Dataset entries:

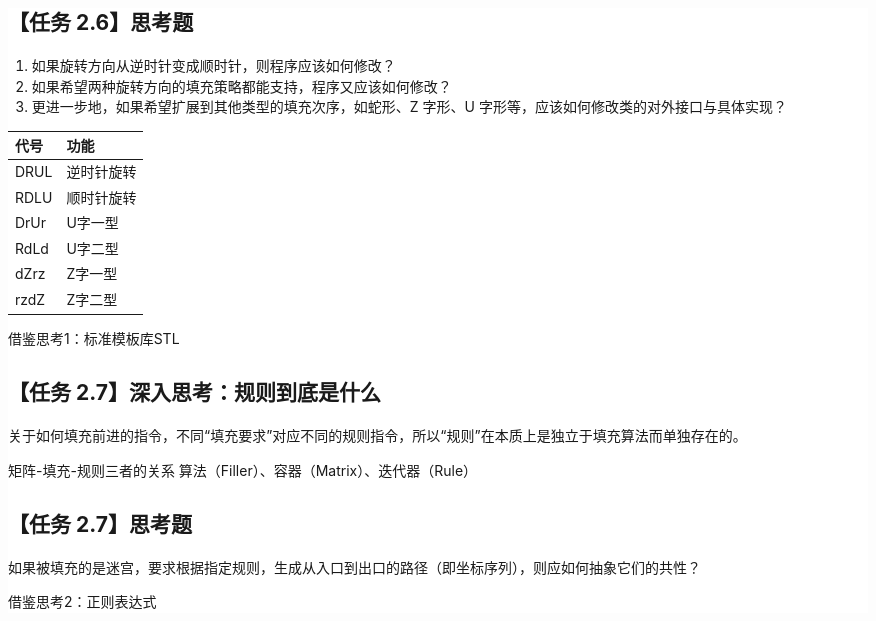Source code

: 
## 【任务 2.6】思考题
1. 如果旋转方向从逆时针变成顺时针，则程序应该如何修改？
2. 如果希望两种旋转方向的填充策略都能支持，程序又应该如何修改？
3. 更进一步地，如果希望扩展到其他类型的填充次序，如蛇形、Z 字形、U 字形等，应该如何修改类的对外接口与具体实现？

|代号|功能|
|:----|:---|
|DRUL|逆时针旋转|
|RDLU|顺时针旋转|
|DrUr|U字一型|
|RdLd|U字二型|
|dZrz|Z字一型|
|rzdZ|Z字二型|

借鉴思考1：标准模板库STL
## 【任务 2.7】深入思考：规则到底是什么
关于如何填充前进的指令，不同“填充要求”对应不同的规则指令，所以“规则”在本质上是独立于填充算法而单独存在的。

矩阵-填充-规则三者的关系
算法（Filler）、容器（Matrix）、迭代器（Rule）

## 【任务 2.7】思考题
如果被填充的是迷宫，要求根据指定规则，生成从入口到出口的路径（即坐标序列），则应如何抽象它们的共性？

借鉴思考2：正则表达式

...

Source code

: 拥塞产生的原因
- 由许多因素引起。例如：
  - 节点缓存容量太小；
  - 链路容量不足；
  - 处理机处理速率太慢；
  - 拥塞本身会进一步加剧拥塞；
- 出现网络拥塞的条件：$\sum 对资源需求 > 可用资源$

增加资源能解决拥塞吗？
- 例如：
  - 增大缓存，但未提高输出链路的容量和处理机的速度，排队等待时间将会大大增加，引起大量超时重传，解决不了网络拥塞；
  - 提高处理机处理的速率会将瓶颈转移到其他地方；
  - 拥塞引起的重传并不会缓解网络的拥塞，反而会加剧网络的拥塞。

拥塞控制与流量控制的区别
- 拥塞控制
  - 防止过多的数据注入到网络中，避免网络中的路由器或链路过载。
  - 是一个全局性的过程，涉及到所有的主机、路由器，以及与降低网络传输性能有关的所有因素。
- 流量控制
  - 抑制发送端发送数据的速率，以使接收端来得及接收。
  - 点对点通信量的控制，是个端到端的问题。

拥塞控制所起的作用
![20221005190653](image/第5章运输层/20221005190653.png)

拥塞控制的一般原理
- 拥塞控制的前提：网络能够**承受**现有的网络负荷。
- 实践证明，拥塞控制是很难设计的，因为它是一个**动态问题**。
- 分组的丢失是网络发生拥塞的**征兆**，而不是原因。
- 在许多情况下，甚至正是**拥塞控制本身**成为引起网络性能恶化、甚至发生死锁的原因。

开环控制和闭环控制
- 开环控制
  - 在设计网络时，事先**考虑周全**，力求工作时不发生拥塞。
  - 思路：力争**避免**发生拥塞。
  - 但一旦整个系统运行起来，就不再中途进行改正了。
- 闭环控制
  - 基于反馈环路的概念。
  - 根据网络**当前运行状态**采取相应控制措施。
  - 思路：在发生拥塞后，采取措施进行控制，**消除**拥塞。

**TASK TO COMPLETE:**
Word for word, restate the lines above from the line containing "- 处理机处理速率太慢；" through the line containing "- 思路：在发生拥塞后，采取措施进行控制，**消除**拥塞。", with both included and nothing else.

**COMPLETED EXERCISE:**
  - 处理机处理速率太慢；
  - 拥塞本身会进一步加剧拥塞；
- 出现网络拥塞的条件：$\sum 对资源需求 > 可用资源$

增加资源能解决拥塞吗？
- 例如：
  - 增大缓存，但未提高输出链路的容量和处理机的速度，排队等待时间将会大大增加，引起大量超时重传，解决不了网络拥塞；
  - 提高处理机处理的速率会将瓶颈转移到其他地方；
  - 拥塞引起的重传并不会缓解网络的拥塞，反而会加剧网络的拥塞。

拥塞控制与流量控制的区别
- 拥塞控制
  - 防止过多的数据注入到网络中，避免网络中的路由器或链路过载。
  - 是一个全局性的过程，涉及到所有的主机、路由器，以及与降低网络传输性能有关的所有因素。
- 流量控制
  - 抑制发送端发送数据的速率，以使接收端来得及接收。
  - 点对点通信量的控制，是个端到端的问题。

拥塞控制所起的作用
![20221005190653](image/第5章运输层/20221005190653.png)

拥塞控制的一般原理
- 拥塞控制的前提：网络能够**承受**现有的网络负荷。
- 实践证明，拥塞控制是很难设计的，因为它是一个**动态问题**。
- 分组的丢失是网络发生拥塞的**征兆**，而不是原因。
- 在许多情况下，甚至正是**拥塞控制本身**成为引起网络性能恶化、甚至发生死锁的原因。

开环控制和闭环控制
- 开环控制
  - 在设计网络时，事先**考虑周全**，力求工作时不发生拥塞。
  - 思路：力争**避免**发生拥塞。
  - 但一旦整个系统运行起来，就不再中途进行改正了。
- 闭环控制
  - 基于反馈环路的概念。
  - 根据网络**当前运行状态**采取相应控制措施。
  - 思路：在发生拥塞后，采取措施进行控制，**消除**拥塞。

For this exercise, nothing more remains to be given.